The following tables set forth information with respect to the beneficial ownership of the Corporation’s common stock by:

 

persons we know to be beneficial owners of more than five percent of CNX’s common stock based upon information filed with the SEC, which information is as of December 31, 2020; and
each director and each nominee for director, each named executive, and all current directors and executive officers of CNX as a group, as of March 9, 2020 (except as otherwise indicated below).

 

The table also presents the ownership of common units of CNX Midstream Partners LP (“CNXM”) held by each director and each nominee for director, each named executive and all directors and executive officers of CNX as a group, as of March 9, 2020.

 

Unless otherwise indicated, the named person has the sole voting and dispositive powers with respect to the shares of CNX common stock or CNXM common units set forth opposite such person’s name.

 

Name and Address of Beneficial   Amount and Nature of   Percent
Owner   Beneficial Ownership(1)   of Class
Southeastern Asset Management, Inc., Longleaf Partners Fund, and Longleaf Partners Small-Cap Fund(2)        
c/o Southeastern Asset Management, Inc.
6410 Poplar Ave., Suite 900
Memphis, TN 38119
  51,035,484   27.3%
BlackRock, Inc.(3)        
55 East 52nd Street
New York, NY 10055
  22,043,383   11.8%
Dimensional Fund Advisors LP(4)        
Building One
6300 Bee Cave Road
Austin, TX, 78746
  15,680,238   8.4%
The Vanguard Group(5)        
100 Vanguard Boulevard
Malvern, PA 19355
  13,457,474   7.2%
State Street Corporation(6)        
State Street Financial Center
One Lincoln Street
Boston, MA, 02111
  11,063,641   5.9%

 

    CNX Resources       CNX Midstream    
    Corporation Shares       Partners LP    
    Beneficially   Percent   Common Units   Percent
    Owned(1)   of Class   Beneficially Owned(1)   of Class
Nicholas J. DeIuliis(7)(8)   2,792,904   1.5%   20,100   *
Donald W. Rush(7)   110,850   *   5,929   *
Chad A. Griffith(7)   20,740   *   5,174   *
Olayemi Akinkugbe(7)   14,919   *     *
Andrea Passman(7)(9)   11,270   *     *
J. Palmer Clarkson(7)   158,222   *   6,750   *
William E. Davis(7)(10)   135,010   *     *
Maureen E. Lally-Green(7)   106,253   *     *
Bernard Lanigan, Jr.(7)(12)   1,812,425   *   315,381   *
Ian McGuire(7)   35,385   *     *
William N. Thorndike, Jr.(7)(11)   409,938   *     *
All current directors and executive officers as a group(13)   5,607,916   3.0%   49,893   *

 

* Indicates less than one percent (1%) ownership.
(1) As of March 9, 2020, there were 187,035,851 shares of CNX common stock outstanding and 89,799,224 common units of CNXM outstanding.

 

- 2020 Proxy Statement 28
 
(2) Based on a Schedule 13G/A filed by Southeastern Asset Management, Inc. (“Southeastern”), an investment adviser registered under Section 203 of the Investment Advisers Act of 1940, Longleaf Partners Fund, an investment company registered under Section 8 of the Investment Company Act, Longleaf Partners Small-Cap Fund, a series of Longleaf Partners Funds Trust and an investment company registered under Section 8 of the Investment Company Act, and O. Mason Hawkins, Chairman of the Board of Southeastern, on February 14, 2020. Southeastern is deemed to be the beneficial owner of 51,035,484 shares and has sole voting power with respect to 16,743,554 shares, shared voting power with respect to 33,937,044 shares, no voting power with respect to 354,886 shares, sole dispositive power with respect to 21,196,392 shares, and shared dispositive power with respect to 29,839,092 shares.
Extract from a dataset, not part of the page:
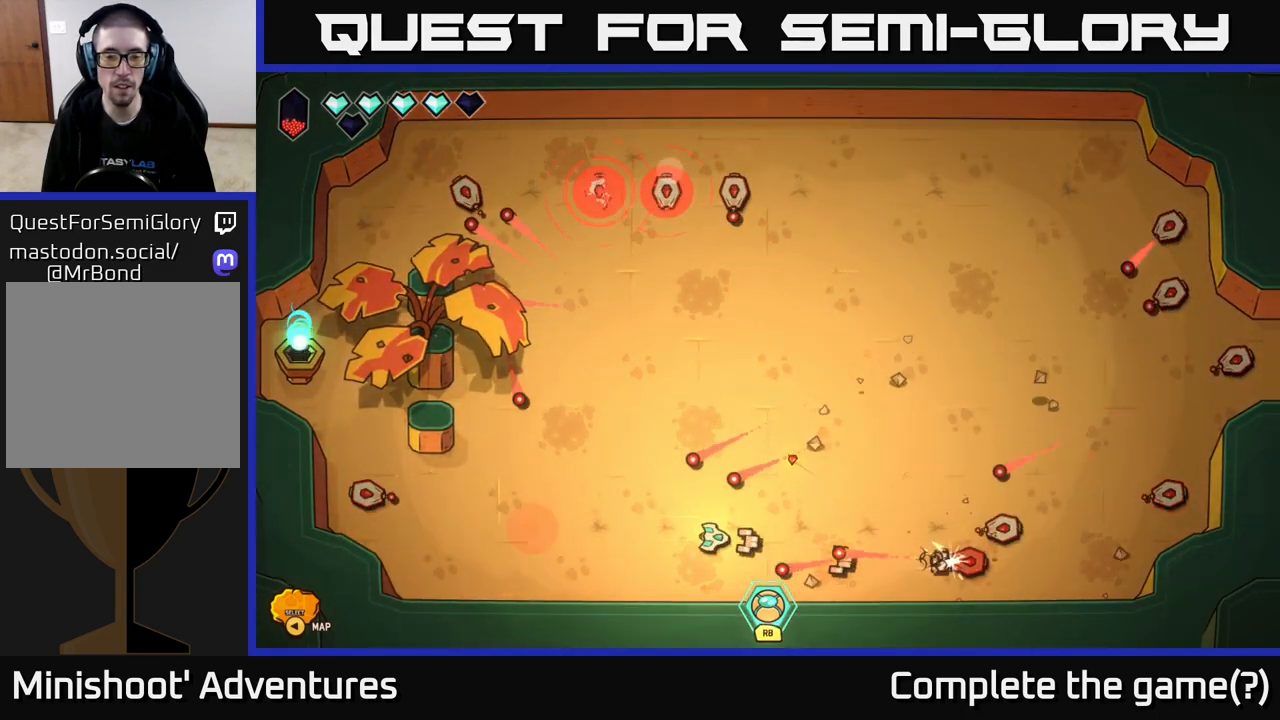
{"buttons": [], "left_stick": "right", "right_stick": "right", "events": [[17, "left_stick", "up-left"], [50, "left_stick", "right"], [250, "left_stick", "up"], [400, "left_stick", "right"]]}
Longleaf Partners Fund is deemed to be the beneficial owner of 9,973,278 shares and has sole voting power with respect to 0 shares, shared voting power with respect to 9,973,278 shares, sole dispositive power with respect to 0 shares, and shared dispositive power with respect to 9,973,278 shares. Longleaf Partners Small-Cap Fund is deemed to be the beneficial owner of 18,270,523 shares and has sole voting power with respect to 0 shares, shared voting power with respect to 18,270,523 shares, sole dispositive power with respect to 0 shares and shared dispositive power with respect to 18,270,523. O. Mason Hawkins is deemed to be the beneficial owner of 0 shares. For information regarding the Transaction, see “Compensation Discussion and Analysis-Equity Vesting (Pre-2019 Grants).”
(3) Based on a Schedule 13G/A filed by BlackRock, Inc. on February 4, 2020. BlackRock, Inc., as a parent holding company for a number of investment management subsidiaries, is deemed to be the beneficial owner of 22,043,383 shares and has sole voting power with respect to 21,539,596 shares, shared voting power with respect to 0 shares, sole dispositive power with respect to 22,043,383 shares and shared dispositive power with respect to 0 shares. The following subsidiaries of BlackRock, Inc. are investment advisors which hold shares of our common stock: BlackRock Life Limited, BlackRock Advisors, LLC, BlackRock (Netherlands) B.V., BlackRock Fund Advisors, BlackRock Institutional Trust Company, National Association, BlackRock Asset Management Ireland Limited, BlackRock Financial Management, Inc., BlackRock Asset Management Schweiz AG, BlackRock Investment Management, LLC, BlackRock Investment Management (UK) Limited, BlackRock Asset Management Canada Limited, BlackRock Investment Management (Australia) Limited, and BlackRock Advisors (UK) Limited. BlackRock Fund Advisors beneficially owns 5% or greater of the outstanding shares of CNX common stock.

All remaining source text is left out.